Assignment
Set down the final part of the listing, which starts at the line containing "left front paw: (520, 651)" and runs to the last line, exactly and completely.

★ ★ ★ ★ ★ ★ ★

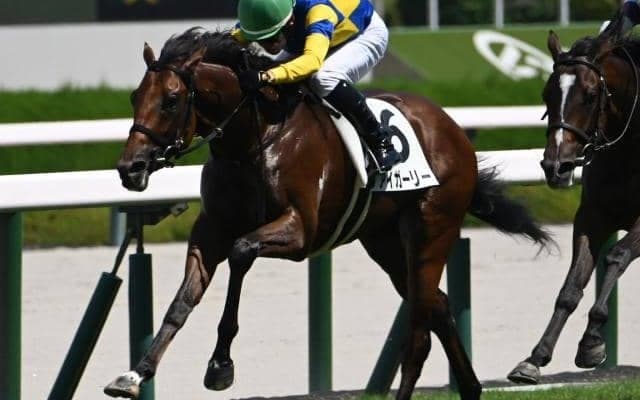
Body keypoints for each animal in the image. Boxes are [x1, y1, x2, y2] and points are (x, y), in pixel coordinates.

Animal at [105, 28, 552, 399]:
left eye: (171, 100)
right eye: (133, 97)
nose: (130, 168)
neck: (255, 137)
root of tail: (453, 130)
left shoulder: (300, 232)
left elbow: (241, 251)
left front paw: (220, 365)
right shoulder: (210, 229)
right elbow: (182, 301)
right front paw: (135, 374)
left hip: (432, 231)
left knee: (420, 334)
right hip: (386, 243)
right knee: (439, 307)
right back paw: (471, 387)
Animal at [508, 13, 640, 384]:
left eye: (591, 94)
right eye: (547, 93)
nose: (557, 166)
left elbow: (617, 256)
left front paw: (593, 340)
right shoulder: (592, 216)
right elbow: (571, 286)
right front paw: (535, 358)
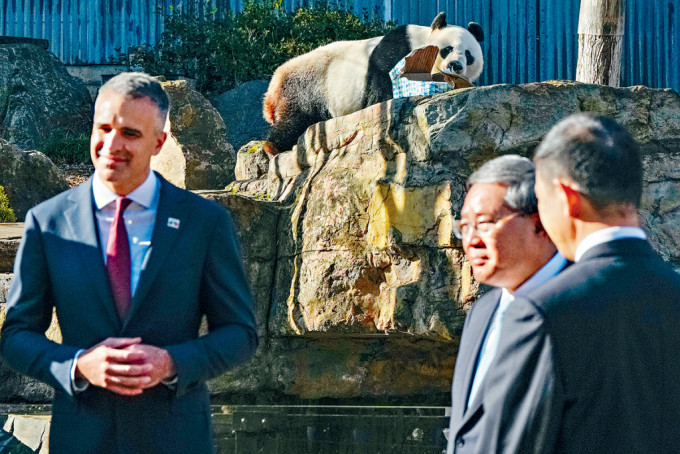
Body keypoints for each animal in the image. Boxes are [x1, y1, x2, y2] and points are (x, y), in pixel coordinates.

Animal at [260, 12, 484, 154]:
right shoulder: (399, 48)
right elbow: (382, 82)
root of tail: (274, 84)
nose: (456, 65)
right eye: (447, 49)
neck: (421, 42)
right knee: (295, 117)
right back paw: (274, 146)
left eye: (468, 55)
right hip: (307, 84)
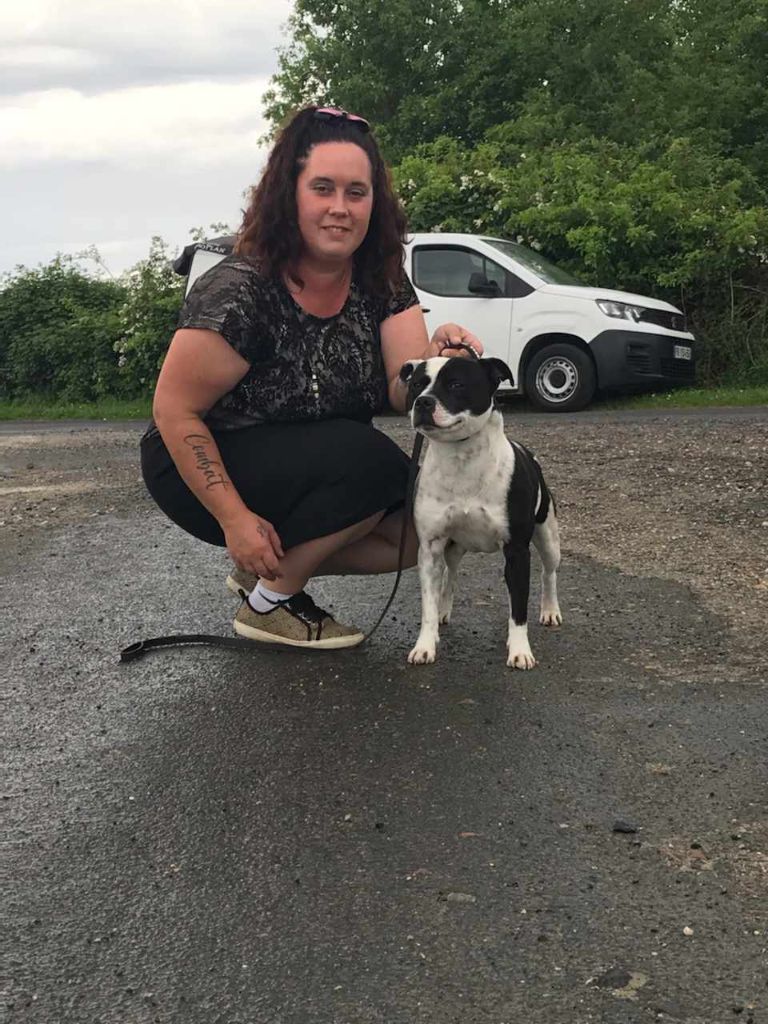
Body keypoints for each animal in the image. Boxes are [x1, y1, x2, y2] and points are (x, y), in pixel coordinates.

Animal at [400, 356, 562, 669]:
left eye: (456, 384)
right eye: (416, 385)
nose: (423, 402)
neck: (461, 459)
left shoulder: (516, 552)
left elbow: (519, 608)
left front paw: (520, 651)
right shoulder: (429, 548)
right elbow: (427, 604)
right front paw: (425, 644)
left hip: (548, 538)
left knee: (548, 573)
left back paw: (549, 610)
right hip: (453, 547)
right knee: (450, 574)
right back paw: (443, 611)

★ ★ ★ ★ ★ ★ ★

Answer to this exercise
left front paw: (520, 651)
right shoulder: (429, 548)
right elbow: (427, 604)
right front paw: (425, 644)
left hip: (548, 538)
left knee: (548, 573)
left back paw: (549, 610)
right hip: (453, 547)
right knee: (450, 574)
right back paw: (443, 611)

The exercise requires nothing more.